**Recorded data**
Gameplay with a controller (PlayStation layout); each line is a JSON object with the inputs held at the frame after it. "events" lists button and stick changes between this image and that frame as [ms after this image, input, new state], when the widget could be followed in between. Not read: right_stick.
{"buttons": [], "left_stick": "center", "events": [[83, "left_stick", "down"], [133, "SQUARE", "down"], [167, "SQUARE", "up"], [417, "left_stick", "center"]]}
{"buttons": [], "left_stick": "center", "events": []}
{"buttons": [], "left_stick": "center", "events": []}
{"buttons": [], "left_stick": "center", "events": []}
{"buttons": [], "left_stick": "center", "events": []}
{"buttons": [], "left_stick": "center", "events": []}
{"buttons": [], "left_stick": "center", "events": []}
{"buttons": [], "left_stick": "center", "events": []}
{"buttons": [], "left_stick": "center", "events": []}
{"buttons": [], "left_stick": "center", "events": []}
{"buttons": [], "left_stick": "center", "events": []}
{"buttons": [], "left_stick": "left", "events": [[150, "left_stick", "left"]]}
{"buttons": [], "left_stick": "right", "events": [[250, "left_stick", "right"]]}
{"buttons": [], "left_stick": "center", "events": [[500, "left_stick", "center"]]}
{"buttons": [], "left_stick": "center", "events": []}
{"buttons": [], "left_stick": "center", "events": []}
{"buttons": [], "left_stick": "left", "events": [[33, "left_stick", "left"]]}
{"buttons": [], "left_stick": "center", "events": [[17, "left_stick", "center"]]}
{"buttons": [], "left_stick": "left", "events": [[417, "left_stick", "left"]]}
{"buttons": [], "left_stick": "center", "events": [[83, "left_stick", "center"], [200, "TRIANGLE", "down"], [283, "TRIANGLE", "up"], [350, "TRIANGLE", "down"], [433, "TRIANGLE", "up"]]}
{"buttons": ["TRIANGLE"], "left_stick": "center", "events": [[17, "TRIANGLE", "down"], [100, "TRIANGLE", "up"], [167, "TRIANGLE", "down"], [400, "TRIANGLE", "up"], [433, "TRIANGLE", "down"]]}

**Problem to solve**
Every line above must be reproduced exactly as it stands.

**Your solution**
Gameplay with a controller (PlayStation layout); each line is a JSON object with the inputs held at the frame after it. "events" lists button and stick changes between this image and that frame as [ms after this image, input, new state], when the widget could be followed in between. Not read: right_stick.
{"buttons": [], "left_stick": "center", "events": [[83, "left_stick", "down"], [133, "SQUARE", "down"], [167, "SQUARE", "up"], [417, "left_stick", "center"]]}
{"buttons": [], "left_stick": "center", "events": []}
{"buttons": [], "left_stick": "center", "events": []}
{"buttons": [], "left_stick": "center", "events": []}
{"buttons": [], "left_stick": "center", "events": []}
{"buttons": [], "left_stick": "center", "events": []}
{"buttons": [], "left_stick": "center", "events": []}
{"buttons": [], "left_stick": "center", "events": []}
{"buttons": [], "left_stick": "center", "events": []}
{"buttons": [], "left_stick": "center", "events": []}
{"buttons": [], "left_stick": "center", "events": []}
{"buttons": [], "left_stick": "left", "events": [[150, "left_stick", "left"]]}
{"buttons": [], "left_stick": "right", "events": [[250, "left_stick", "right"]]}
{"buttons": [], "left_stick": "center", "events": [[500, "left_stick", "center"]]}
{"buttons": [], "left_stick": "center", "events": []}
{"buttons": [], "left_stick": "center", "events": []}
{"buttons": [], "left_stick": "left", "events": [[33, "left_stick", "left"]]}
{"buttons": [], "left_stick": "center", "events": [[17, "left_stick", "center"]]}
{"buttons": [], "left_stick": "left", "events": [[417, "left_stick", "left"]]}
{"buttons": [], "left_stick": "center", "events": [[83, "left_stick", "center"], [200, "TRIANGLE", "down"], [283, "TRIANGLE", "up"], [350, "TRIANGLE", "down"], [433, "TRIANGLE", "up"]]}
{"buttons": ["TRIANGLE"], "left_stick": "center", "events": [[17, "TRIANGLE", "down"], [100, "TRIANGLE", "up"], [167, "TRIANGLE", "down"], [400, "TRIANGLE", "up"], [433, "TRIANGLE", "down"]]}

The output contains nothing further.